国土交通省および自動車事故対策機構(NASVA)は11月29日、新型車の安全性能を評価する2018年度前期自動車アセスメント(JNCAP)の結果を発表。今年度より追加された「対歩行者被害軽減ブレーキ(夜間街灯あり)」と「ペダル踏み間違い時加速抑制装置」評価試験のデモンストレーションも同日、日本自動車研究所(JARI)城里テストセンター(茨城県東茨城郡)で実施した。PHOTO&REPORT●遠藤正賢(ENDO Masakatsu)
JNCAPでは1995年度の開始以来、徐々に評価項目が追加されており、予防安全性能評価が開始された2014年度以降はこちらの項目拡充にシフトしている。今年度は「対歩行者被害軽減ブレーキ(夜間街灯あり)」と「ペダル踏み間違い時加速抑制装置」、「高機能前照灯」の評価試験追加が大きな目玉といえる。

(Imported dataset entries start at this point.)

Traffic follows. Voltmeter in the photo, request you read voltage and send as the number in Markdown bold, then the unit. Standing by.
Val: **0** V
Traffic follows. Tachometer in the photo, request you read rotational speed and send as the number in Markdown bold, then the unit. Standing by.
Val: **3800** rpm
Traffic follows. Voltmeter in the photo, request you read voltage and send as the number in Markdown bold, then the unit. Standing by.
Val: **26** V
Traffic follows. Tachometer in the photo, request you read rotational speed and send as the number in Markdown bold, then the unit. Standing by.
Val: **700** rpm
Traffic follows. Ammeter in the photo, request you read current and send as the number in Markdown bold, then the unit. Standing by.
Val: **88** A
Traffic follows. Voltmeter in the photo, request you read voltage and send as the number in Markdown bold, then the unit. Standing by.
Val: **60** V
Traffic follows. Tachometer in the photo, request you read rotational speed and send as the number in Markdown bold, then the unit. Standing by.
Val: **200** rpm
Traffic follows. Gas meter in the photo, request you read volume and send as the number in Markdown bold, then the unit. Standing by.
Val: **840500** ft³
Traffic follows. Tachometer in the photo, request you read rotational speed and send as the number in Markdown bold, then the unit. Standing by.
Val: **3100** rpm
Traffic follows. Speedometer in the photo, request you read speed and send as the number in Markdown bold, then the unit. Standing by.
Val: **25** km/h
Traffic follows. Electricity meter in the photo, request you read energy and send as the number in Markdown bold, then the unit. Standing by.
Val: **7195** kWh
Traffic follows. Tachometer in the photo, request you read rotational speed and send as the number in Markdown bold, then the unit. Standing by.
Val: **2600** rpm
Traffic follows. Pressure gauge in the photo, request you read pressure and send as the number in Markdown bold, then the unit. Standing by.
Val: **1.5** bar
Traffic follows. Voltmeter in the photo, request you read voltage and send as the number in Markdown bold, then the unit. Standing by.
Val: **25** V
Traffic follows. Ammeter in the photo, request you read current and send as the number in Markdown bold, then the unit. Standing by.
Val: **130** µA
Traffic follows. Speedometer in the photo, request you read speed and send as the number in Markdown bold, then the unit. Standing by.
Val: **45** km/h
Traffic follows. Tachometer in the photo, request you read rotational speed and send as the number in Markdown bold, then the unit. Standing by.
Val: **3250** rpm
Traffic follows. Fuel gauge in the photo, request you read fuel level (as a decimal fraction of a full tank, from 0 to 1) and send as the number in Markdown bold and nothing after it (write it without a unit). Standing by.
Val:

これに伴い、予防安全性能評価の満点が79点から126点に増えるとともに、合計点が86点を超えた車種に「ASV+++」の格付けを与えることとしている。
また、衝突安全性能評価も、従来の208点満点から100点満点に変更。各試験項目の配点も、人への被害軽減効果がより高いものへ多く配分するよう見直されている。
今回発表された2018年度前期JNCAPでは、予防安全性能評価10車種、衝突安全性能評価4車種の試験を実施。予防安全性能評価では、トヨタ・カローラスポーツが最高得点の122.4点をマークしたうえ、「対歩行者被害軽減ブレーキ(夜間街灯あり)」と「ペダル踏み間違い時加速抑制装置」でそれぞれ満点の40点、2点を獲得した。
また、カローラスポーツのほか、スズキ・ソリオ/三菱デリカD:2、スバル、フォレスター、ホンダN-VAN、マツダ・アテンザ、三菱eKスペース/日産デイズルークス、三菱エクリプスクロスが「ASV+++」にランクインされている。
衝突安全性能評価は三菱エクリプスクロスが最高得点の89.7点をマーク。そのほかトヨタ・カムリ/ダイハツ・アルティス、スズキ・クロスビー、ホンダ・オデッセイも「衝突安全性能評価ファイブスター賞」を獲得した。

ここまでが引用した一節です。